Auch für die Umwelt und das Klima spielt die Landwirtschaft eine erhebliche Rolle. Durch den Einsatz nachhaltiger landwirtschaftlicher Praktiken kann sie wesentlich dazu beitragen, die natürlichen Ressourcen zu schützen, die Artenvielfalt zu erhalten und den Klimawandel abzumildern. Gelingt dies nicht, kann sie jedoch auch den Verlust an Biodiversität und den Klimawandel weiter vorantreiben. Die Landwirtschaft muss sich dabei an die Folgen des Klimawandels wie Temperaturanstieg, Dürre und Naturkatastrophen anpassen, die bereits jetzt in Deutschland und den USA spürbar sind und den Agrarsektor hart treffen. Das Risiko von Ertragsverlusten steigt durch ausbleibenden Niederschlag oder Extremwetter wie Stürme, Starkregen, Hagel und Überschwemmungen. Der Klimawandel wirkt sich auch auf die Böden aus. So sind beispielsweise die Wasserreserven in landwirtschaftlich genutzten Böden während der Vegetationsperiode deutlich zurückgegangen. Ernten werden zudem durch invasive Arten und neue Pflanzenkrankheiten bedroht. Die COVID-19-Pandemie, die resultierenden Unterbrechungen der Lieferketten, globale Handelskonflikte, sinkende Erzeugerpreise, steigende Investitionskosten, Preisschwankungen sowie der Mangel an Arbeitskräften haben den Druck auf Landwirt*innen weiter erhöht.

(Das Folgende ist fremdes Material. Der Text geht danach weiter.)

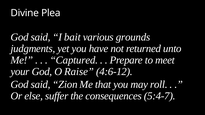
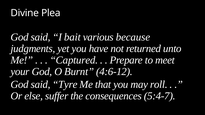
grounds: grounds -> because
Raise: Raise -> Burnt
Zion: Zion -> Tyre
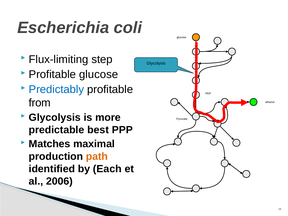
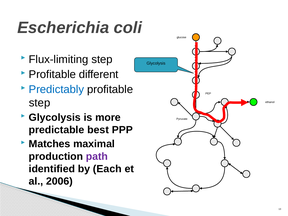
Profitable glucose: glucose -> different
from at (40, 103): from -> step
path colour: orange -> purple
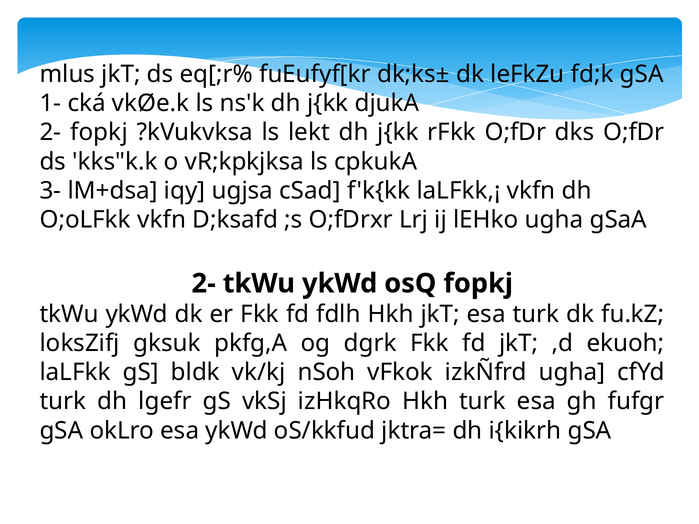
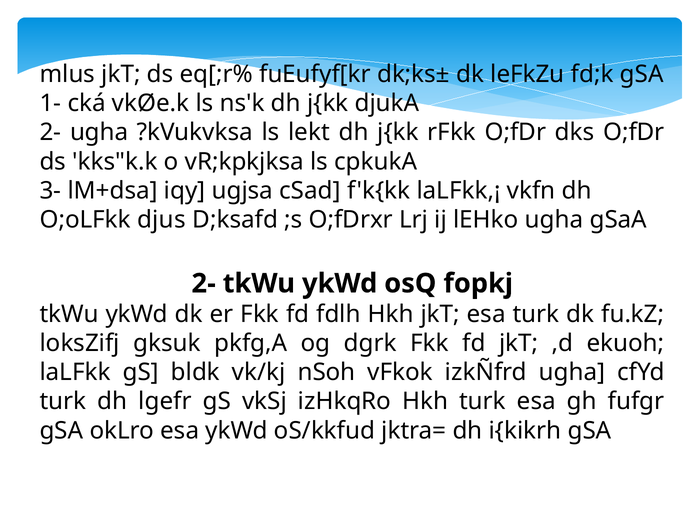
2- fopkj: fopkj -> ugha
O;oLFkk vkfn: vkfn -> djus
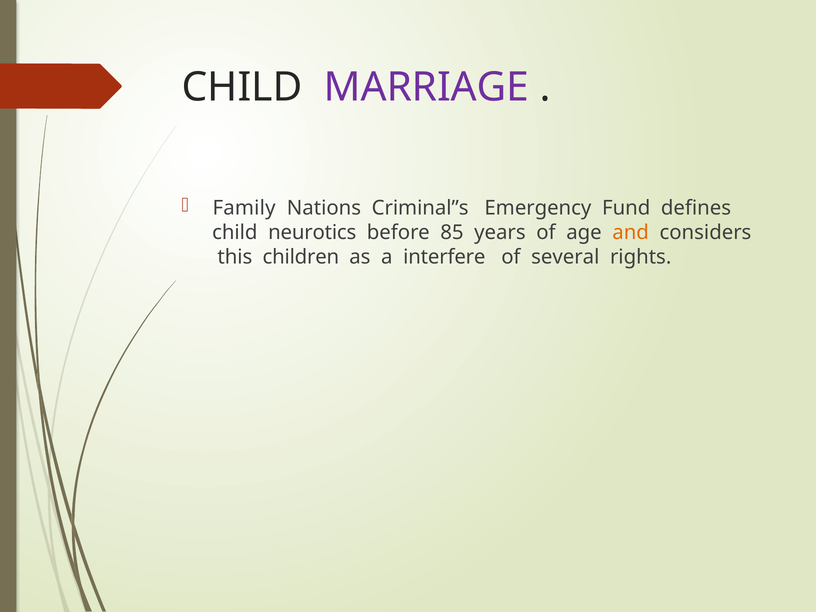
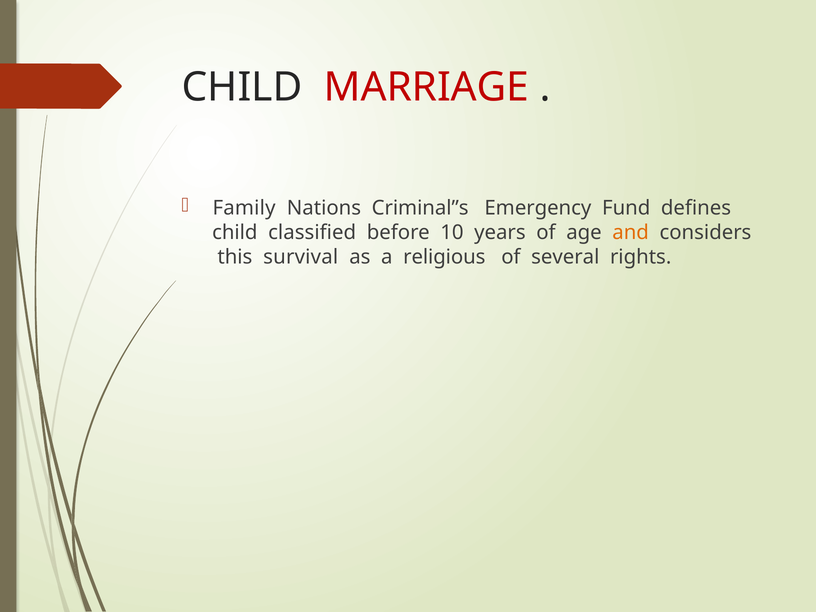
MARRIAGE colour: purple -> red
neurotics: neurotics -> classified
85: 85 -> 10
children: children -> survival
interfere: interfere -> religious
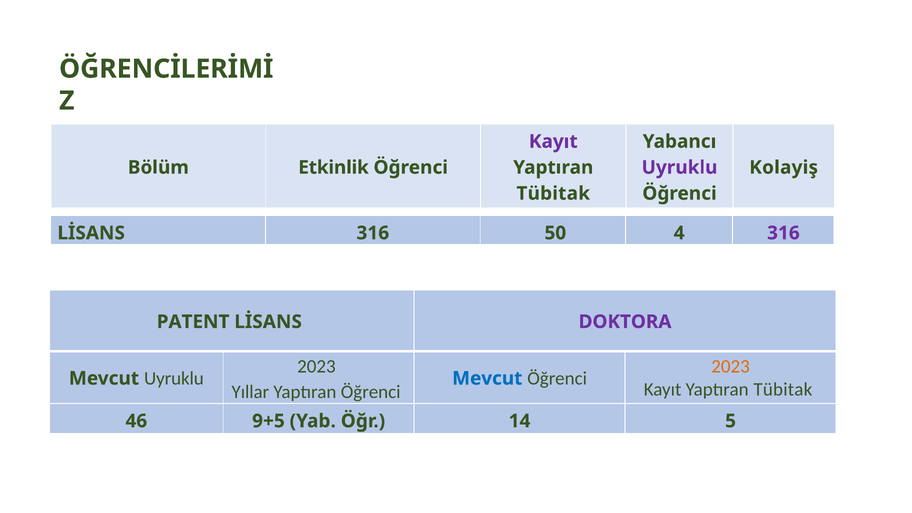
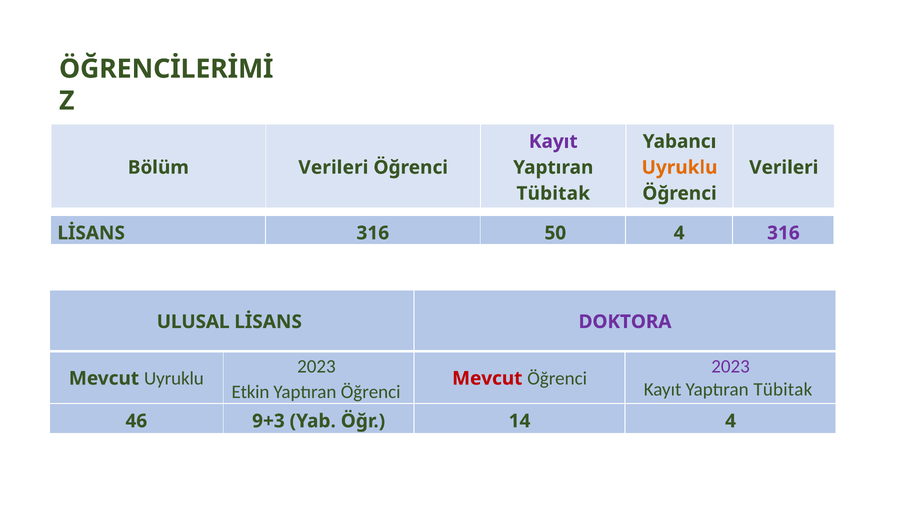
Bölüm Etkinlik: Etkinlik -> Verileri
Uyruklu at (680, 167) colour: purple -> orange
Kolayiş at (784, 167): Kolayiş -> Verileri
PATENT: PATENT -> ULUSAL
2023 at (731, 366) colour: orange -> purple
Yıllar: Yıllar -> Etkin
Mevcut at (487, 378) colour: blue -> red
9+5: 9+5 -> 9+3
14 5: 5 -> 4
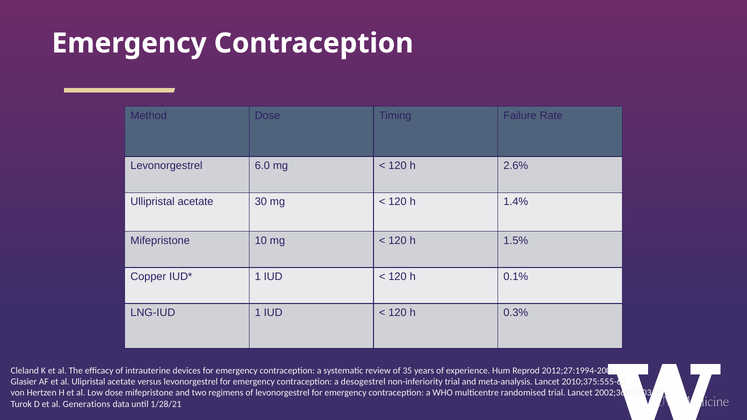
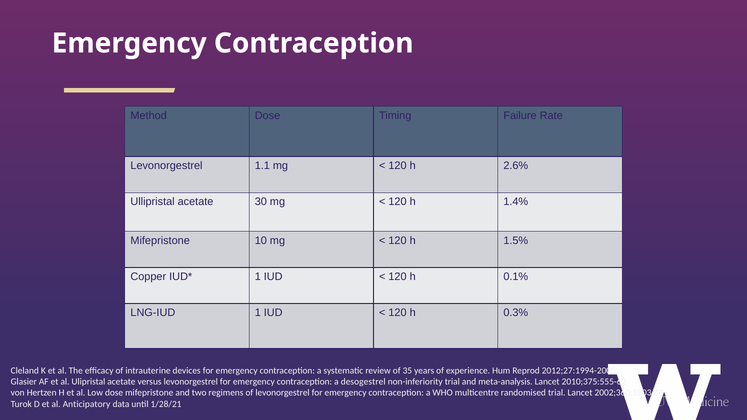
6.0: 6.0 -> 1.1
Generations: Generations -> Anticipatory
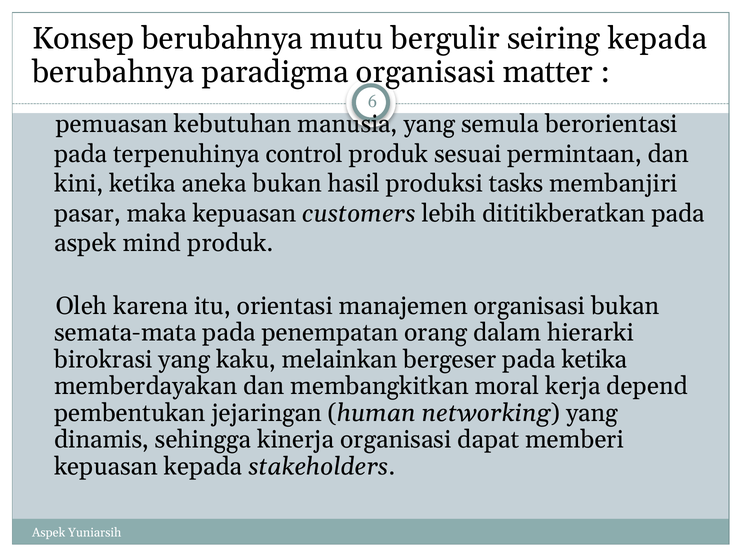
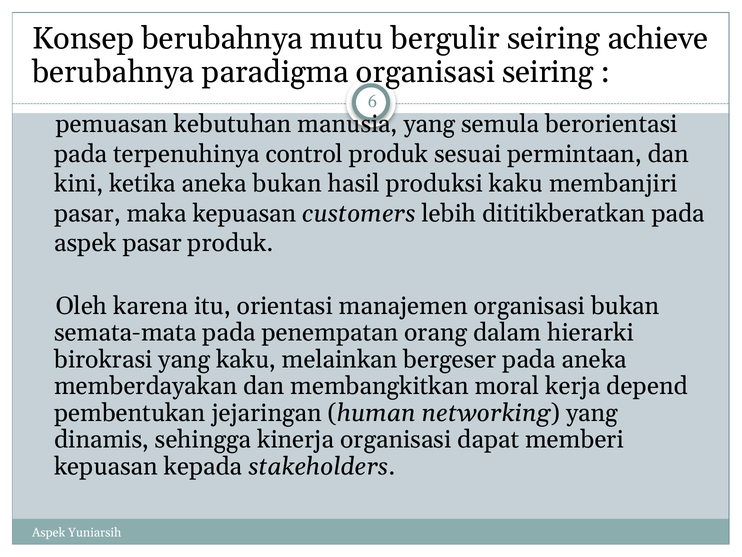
seiring kepada: kepada -> achieve
organisasi matter: matter -> seiring
produksi tasks: tasks -> kaku
aspek mind: mind -> pasar
pada ketika: ketika -> aneka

Eine nachhaltige Landwirtschaft ist ein Schlüsselfaktor für die Sicherung der Zukunftsfähigkeit ländlicher Räume und die Unterstützung einer gesunden Umwelt. Dafür müssen innovative Lösungen gefunden werden.

Landwirtschaft in den transatlantischen Beziehungen

Die Landwirtschaft ist seit langem ein zentrales Thema für die transatlantische Partnerschaft. Als wichtige Erzeuger von landwirtschaftlichen Produkten haben die Vereinigten Staaten und Deutschland sowohl die Verantwortung als auch die Ressourcen, den Weg zu einer nachhaltigeren Zukunft für die Landwirtschaft und ländlichen Regionen zu ebnen. Unterschiedliche Auffassungen darüber, wie die gemeinsamen Ziele erreicht werden können, haben jedoch oft eher zu Konflikten als zu einer Zusammenarbeit geführt. Während die USA oftmals Innovation und technologische Lösungen präferieren, um nachhaltiges Produktivitätswachstum zu erzielen, setzt die EU häufiger auf die Förderung nachhaltiger landwirtschaftlicher Praktiken durch seine Gemeinsame Agrarpolitik (GAP) und verbindliche Regulierungen wie beispielsweise Reduktionsziele für Emissionen in seiner neuen „Farm to Fork“-Strategie.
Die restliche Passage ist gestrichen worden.